Segment Start: Extracted text
Back to General and Gameplay Programming

New Mini-Article: Speeding up memcpy

General and Gameplay Programming Programming

Started by Jan Wassenberg November 29, 2005 06:56 AM

44 comments, last by Jan Wassenberg 18 years, 4 months ago

Fruny

1,658

November 29, 2005 10:38 AM

How does it compare with std::copy ?

"Debugging is twice as hard as writing the code in the first place. Therefore, if you write the code as cleverly as possible, you are, by definition, not smart enough to debug it." — Brian W. Kernighan

snk_kid

1,312

November 29, 2005 10:43 AM

Quote:Original post by Fruny
How does it compare with std::copy ?

Just highlight a point std::copy on modern compilers like VC++ 7.1 > * or G++ will dispatch at compile-time to use memmove (where ever possible) not memcpy because the input and output ranges are permitted to overlap.

So Jan Wassenberg see if you can do a new article on speeding up memmove, if you can [wink].

Jan Wassenberg

1,000

Author

November 29, 2005 10:46 AM

Hey, thanks for the kind words :)

Quote:The only negative point is that the code can't be used in anything else but a GPL'ed project.
Segment End: Extracted text
# Tasks
**A.** In the forum thread on speeding up memcpy:
(i) On what date and at what time was the thread started?
(ii) Which two compilers does the reply to Fruny name as modern compilers?
(iii) Why does std::copy use memmove rather than memcpy, according to that reply?
**B.** Can you rewrite everything from "Just highlight a" down to "you can [wink]." in the forum thread on speeding up memcpy, changing "memmove" to "std::memmove"?
Segment Start: Dataset excerpts
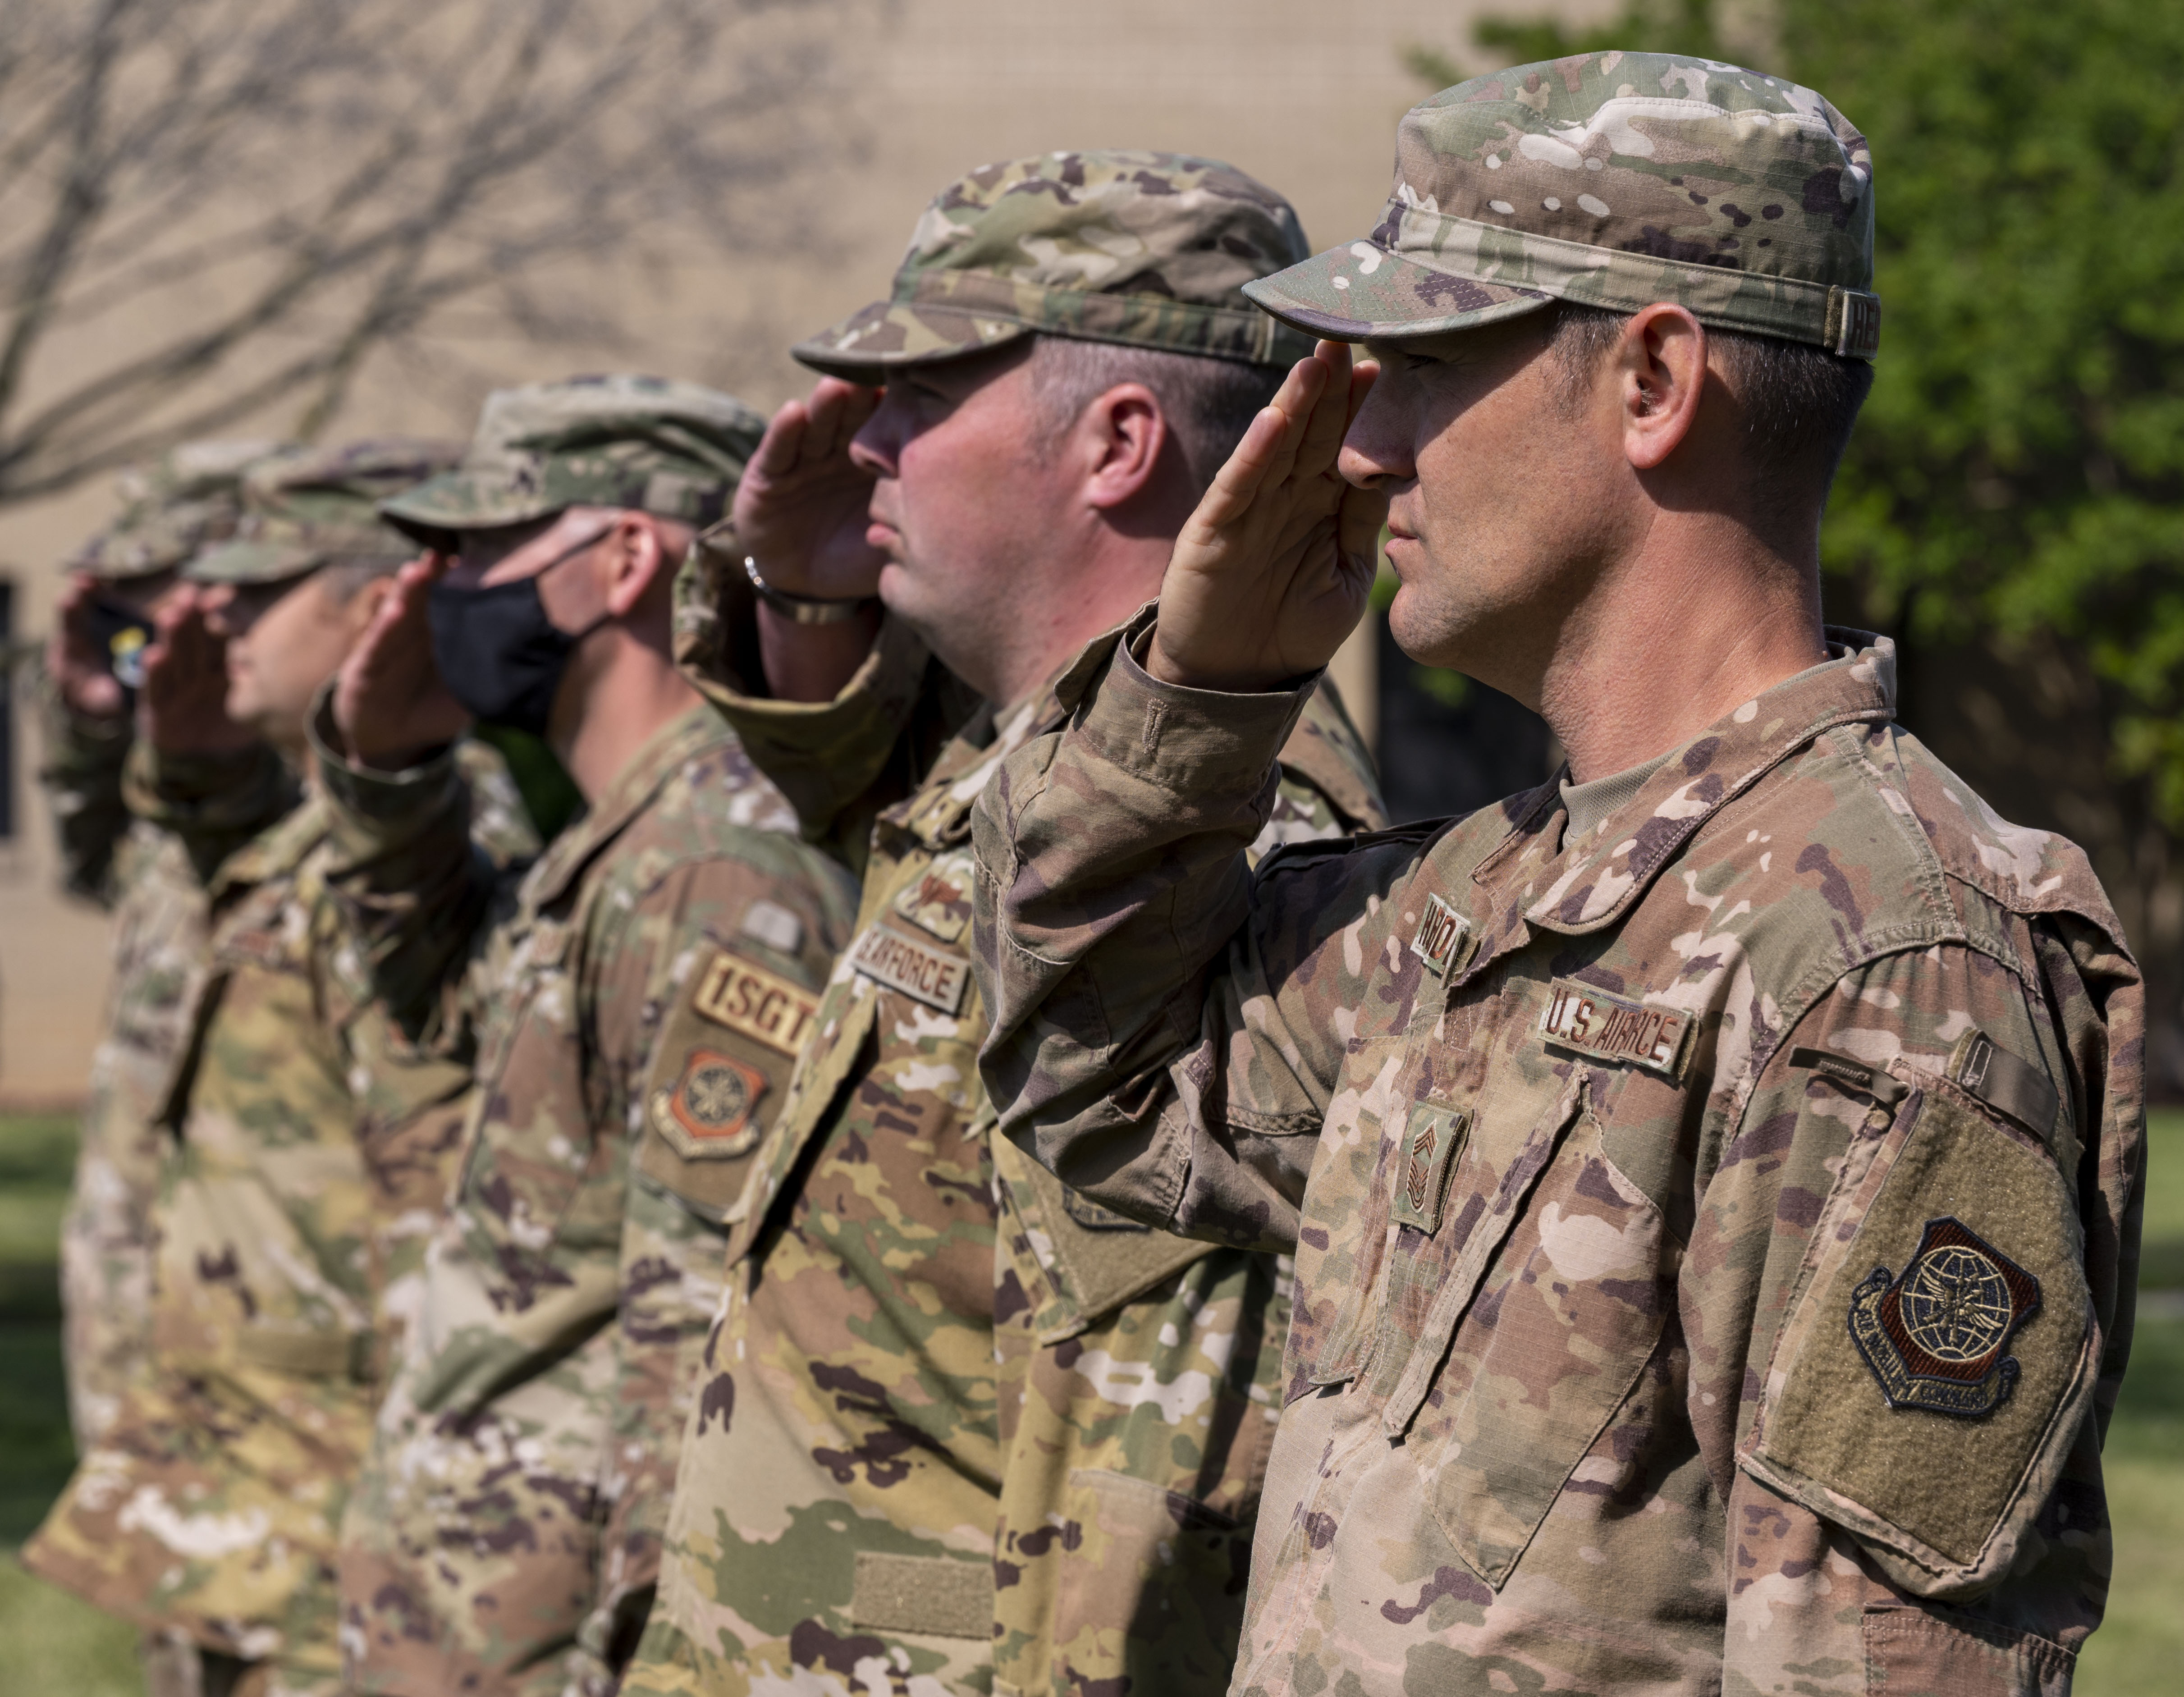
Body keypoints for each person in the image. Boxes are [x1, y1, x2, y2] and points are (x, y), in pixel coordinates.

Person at [972, 58, 2143, 1696]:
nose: (1360, 447)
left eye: (1423, 363)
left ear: (1652, 376)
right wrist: (1190, 696)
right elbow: (1084, 1082)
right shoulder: (1481, 894)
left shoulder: (1881, 955)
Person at [623, 151, 1386, 1697]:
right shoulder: (1027, 766)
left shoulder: (1226, 844)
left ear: (1113, 442)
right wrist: (798, 584)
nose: (865, 444)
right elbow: (849, 784)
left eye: (920, 390)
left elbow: (1146, 1478)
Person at [317, 376, 861, 1697]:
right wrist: (384, 767)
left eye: (482, 549)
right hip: (474, 1605)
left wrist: (631, 1658)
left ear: (624, 557)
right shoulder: (623, 839)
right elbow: (427, 1010)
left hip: (553, 1633)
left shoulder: (717, 866)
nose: (438, 587)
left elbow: (696, 1342)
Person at [24, 439, 540, 1697]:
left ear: (381, 603)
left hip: (340, 1492)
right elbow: (170, 859)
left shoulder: (436, 832)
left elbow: (446, 1158)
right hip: (223, 1456)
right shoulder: (287, 822)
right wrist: (151, 744)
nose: (219, 623)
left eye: (262, 594)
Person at [36, 441, 297, 1450]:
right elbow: (101, 865)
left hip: (247, 1277)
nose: (146, 652)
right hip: (133, 1248)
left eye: (165, 618)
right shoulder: (178, 762)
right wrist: (95, 728)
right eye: (126, 626)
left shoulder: (344, 771)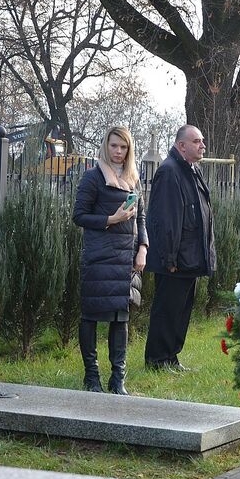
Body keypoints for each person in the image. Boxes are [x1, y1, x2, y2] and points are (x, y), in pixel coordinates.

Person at [72, 126, 148, 395]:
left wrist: (143, 248)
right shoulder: (93, 177)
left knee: (120, 318)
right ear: (106, 146)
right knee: (90, 316)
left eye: (123, 147)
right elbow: (79, 216)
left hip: (126, 258)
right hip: (99, 257)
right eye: (114, 145)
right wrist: (111, 219)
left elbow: (141, 217)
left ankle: (118, 380)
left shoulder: (133, 179)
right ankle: (91, 377)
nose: (118, 151)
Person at [144, 125, 216, 371]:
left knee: (181, 310)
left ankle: (171, 357)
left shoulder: (191, 170)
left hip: (189, 257)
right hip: (175, 259)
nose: (202, 145)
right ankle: (157, 360)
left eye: (202, 140)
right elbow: (165, 220)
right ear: (181, 145)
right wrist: (169, 259)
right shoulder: (169, 171)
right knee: (167, 310)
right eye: (197, 141)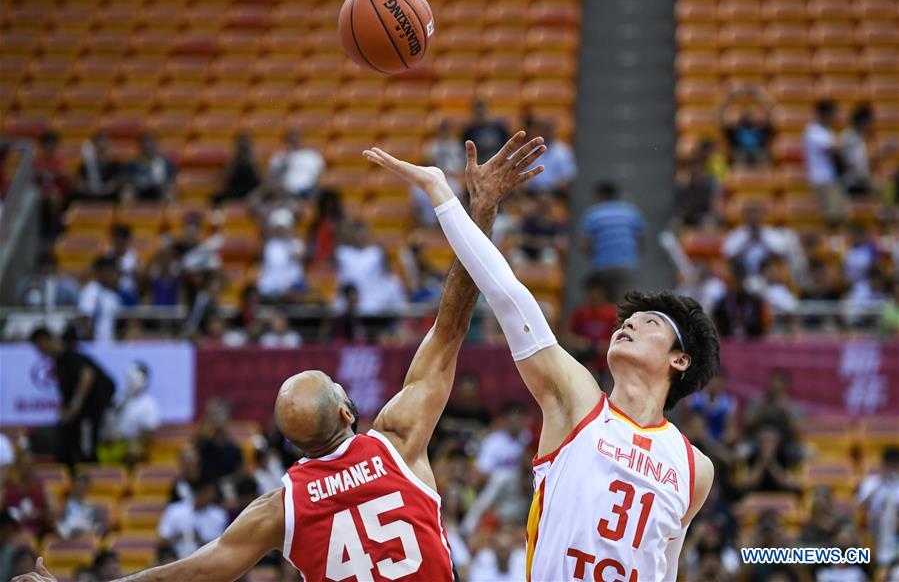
Segment End: Dataset excerpts
# Task-by-task solutions
**A.**
(i) November 29, 2005, at 06:56 AM
(ii) VC++ 7.1 and G++
(iii) Because the input and output ranges are permitted to overlap.

**B.**
Just highlight a point std::copy on modern compilers like VC++ 7.1 > * or G++ will dispatch at compile-time to use std::memmove (where ever possible) not memcpy because the input and output ranges are permitted to overlap.

So Jan Wassenberg see if you can do a new article on speeding up std::memmove, if you can [wink].